Potato mold typically appears as fuzzy patches on the skin that can be white, gray, green, blue, or even pink and orange depending on the type of fungus. Some mold stays on the surface, while other types penetrate deep into the flesh, causing sunken, wrinkled spots on the outside and brown or black decay inside. Knowing what you’re looking at helps you decide whether to toss the potato or salvage it.
Surface Mold: What You’ll See First
The most common mold you’ll spot on a potato is a fuzzy or dusty growth on the skin. It often starts near the eyes, cuts, or bruises where the skin is broken. White or gray fuzz is the most frequent, but you may also see blue-green patches similar to what grows on old bread. These surface molds thrive in warm, humid conditions and can appear on potatoes that have been sitting in your pantry for just a week or two if the environment is right.
What you see on the surface is only part of the story. Mold sends root-like threads deep into food, and those threads are invisible. In some cases, the toxins mold produces have already spread well beyond the fuzzy patch you can see.
Dry Rot: Sunken, Wrinkled Patches
Dry rot is one of the most common potato-specific molds, caused by a group of fungi that enter through wounds in the skin. It looks different from the fuzzy surface mold you might expect. The first sign is sunken, wrinkled patches on the potato’s surface that range from brown to black. The skin over these areas pulls inward and feels papery or shriveled compared to healthy skin nearby.
Cut open a potato with dry rot and you’ll find the internal tissue has turned brown, black, or sometimes a chalky white-orange color. The flesh is dry and crumbly rather than wet. In advanced cases, the inside develops cavities where the tissue has completely broken down. If the potato has been in storage for a long time, the wrinkled patches on the outside may sprout cottony masses of white, purple, pink, or brick-orange spores. At that point, the potato is well past saving.
Bacterial Rot Looks and Smells Different
Not all potato decay is mold. Bacterial soft rot is easy to confuse with fungal mold at first glance, but the differences become obvious quickly. Bacterial rot creates tan, water-soaked areas on the potato that feel slimy to the touch and may ooze liquid. The rotted tissue underneath turns white to cream colored and has a distinctly foul smell, sometimes compared to rotting garbage. Fungal mold, by contrast, tends to be dry and fuzzy without that strong odor.
If your potato is slimy, wet, and smells terrible, that’s bacterial decay rather than mold. Throw the whole thing away, and check any potatoes stored nearby since the bacteria spread easily through moisture.
Brown Spots That Aren’t Mold
Sometimes you cut open a potato and find brown or dark areas inside without any fuzzy growth on the outside. These aren’t always mold.

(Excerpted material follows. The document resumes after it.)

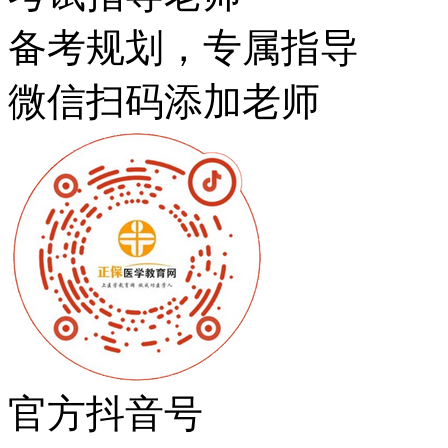
备考规划，专属指导
微信扫码添加老师
官方抖音号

Potatoes can develop internal discoloration from growing conditions alone. Brown center appears as a brown patch concentrated in the middle of the potato. Hollow heart creates an irregular cavity in the flesh surrounded by dark brown tissue. Heat necrosis shows up as scattered brown spots distributed randomly through the potato’s interior, often appearing inside the ring you see when you slice a potato crosswise.
These conditions are cosmetic rather than dangerous. You can cut out the discolored areas and eat the rest. The key difference: mold produces visible fuzzy or powdery growth somewhere (even if you need to look carefully), while physiological browning is just discolored flesh with a normal firm texture and no unusual smell.
When to Cut and When to Toss
Potatoes are dense, firm vegetables with relatively low moisture content, which works in your favor. The USDA considers potatoes a firm produce item, meaning small mold spots can be safely removed. Cut at least one inch around and below the mold spot, keeping your knife out of the mold itself so you don’t drag spores into clean flesh.
However, this only applies to small, isolated spots on an otherwise firm potato. If the potato has multiple moldy areas, large sunken patches of dry rot, any slimy or water-soaked texture, or a foul smell, discard the entire thing. The same goes if the potato has gone soft overall, since soft produce with high moisture content can harbor mold and bacteria throughout, even in areas that look clean. One important safety note: don’t sniff moldy food up close, as inhaling mold spores can trigger respiratory reactions.
How to Prevent Mold on Stored Potatoes
Potatoes store best at 45 to 55°F with high humidity around 90 to 95 percent. That’s cooler than most kitchens but warmer than a refrigerator (which converts potato starches to sugar and changes the taste). A basement, garage, or root cellar often hits the right range. Good airflow around the potatoes matters as much as temperature. Humidity keeps potatoes from shriveling, but any condensation on the skin creates the perfect environment for mold and bacterial growth.
Sort through your potatoes before storing them. Set aside any with cuts, bruises, or soft spots, and use those first. Damaged skin is the main entry point for mold, so even a small nick from harvesting or rough handling gives fungi a way in. Store potatoes in a breathable container like a paper bag, mesh bag, or cardboard box rather than sealed plastic, which traps moisture. Keep them away from onions, which release gases and moisture that speed up decay. In the right conditions, healthy potatoes can last several weeks to a few months without molding.